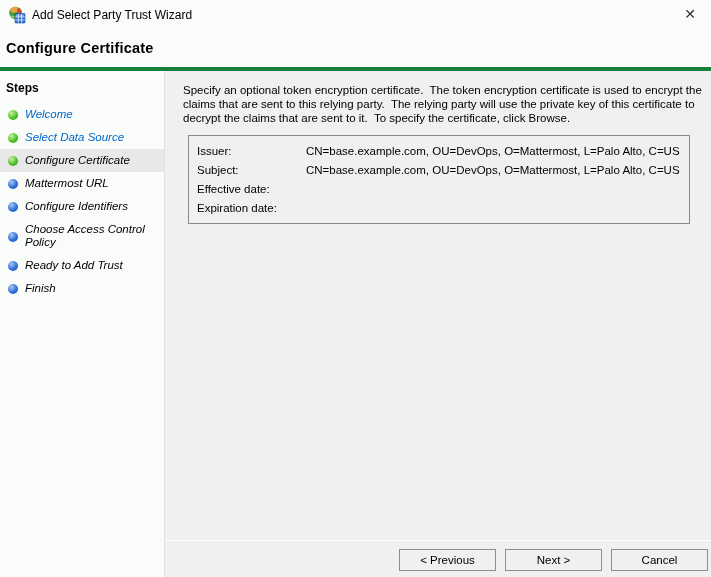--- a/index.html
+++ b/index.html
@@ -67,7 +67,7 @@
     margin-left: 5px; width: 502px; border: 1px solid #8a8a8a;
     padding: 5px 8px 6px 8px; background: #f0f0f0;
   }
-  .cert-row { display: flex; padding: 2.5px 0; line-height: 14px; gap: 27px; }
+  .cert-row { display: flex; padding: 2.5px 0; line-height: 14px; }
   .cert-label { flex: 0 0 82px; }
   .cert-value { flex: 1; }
-- -- --
▸ What is needed
The response must repeat all the lines above exactly and include no pictures.

▸ Completed exercise
--- a/index.html
+++ b/index.html
@@ -67,7 +67,7 @@
     margin-left: 5px; width: 502px; border: 1px solid #8a8a8a;
     padding: 5px 8px 6px 8px; background: #f0f0f0;
   }
-  .cert-row { display: flex; padding: 2.5px 0; line-height: 14px; gap: 27px; }
+  .cert-row { display: flex; padding: 2.5px 0; line-height: 14px; }
   .cert-label { flex: 0 0 82px; }
   .cert-value { flex: 1; }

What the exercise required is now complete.